Word for word, restate the lines from the one holding "- Deciding on a change detection strategy" through the end of the data below, including both endpoints and nothing more.

Source data:
========
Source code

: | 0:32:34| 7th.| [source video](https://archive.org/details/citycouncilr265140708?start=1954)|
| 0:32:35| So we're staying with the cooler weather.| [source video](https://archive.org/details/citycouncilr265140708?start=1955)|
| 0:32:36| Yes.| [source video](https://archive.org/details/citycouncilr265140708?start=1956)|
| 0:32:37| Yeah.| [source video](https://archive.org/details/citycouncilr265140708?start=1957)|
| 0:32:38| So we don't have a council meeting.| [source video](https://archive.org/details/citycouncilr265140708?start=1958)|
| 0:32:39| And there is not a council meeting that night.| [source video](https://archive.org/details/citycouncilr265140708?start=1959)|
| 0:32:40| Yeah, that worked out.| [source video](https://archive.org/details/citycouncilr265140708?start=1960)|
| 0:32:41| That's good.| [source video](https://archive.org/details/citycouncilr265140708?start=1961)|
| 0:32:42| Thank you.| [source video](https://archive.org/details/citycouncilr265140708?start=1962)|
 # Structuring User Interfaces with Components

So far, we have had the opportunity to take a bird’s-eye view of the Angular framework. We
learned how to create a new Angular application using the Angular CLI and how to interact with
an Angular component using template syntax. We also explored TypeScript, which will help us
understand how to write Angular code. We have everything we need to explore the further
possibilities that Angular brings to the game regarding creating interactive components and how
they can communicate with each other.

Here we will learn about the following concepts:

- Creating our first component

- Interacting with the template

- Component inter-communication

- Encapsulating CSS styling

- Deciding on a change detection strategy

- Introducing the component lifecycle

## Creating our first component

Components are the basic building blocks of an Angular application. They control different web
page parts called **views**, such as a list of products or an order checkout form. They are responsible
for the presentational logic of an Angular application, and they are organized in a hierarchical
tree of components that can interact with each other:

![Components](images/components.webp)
========
* _ANSWER FOR THE TASK_
- Deciding on a change detection strategy

- Introducing the component lifecycle

## Creating our first component

Components are the basic building blocks of an Angular application. They control different web
page parts called **views**, such as a list of products or an order checkout form. They are responsible
for the presentational logic of an Angular application, and they are organized in a hierarchical
tree of components that can interact with each other:

![Components](images/components.webp)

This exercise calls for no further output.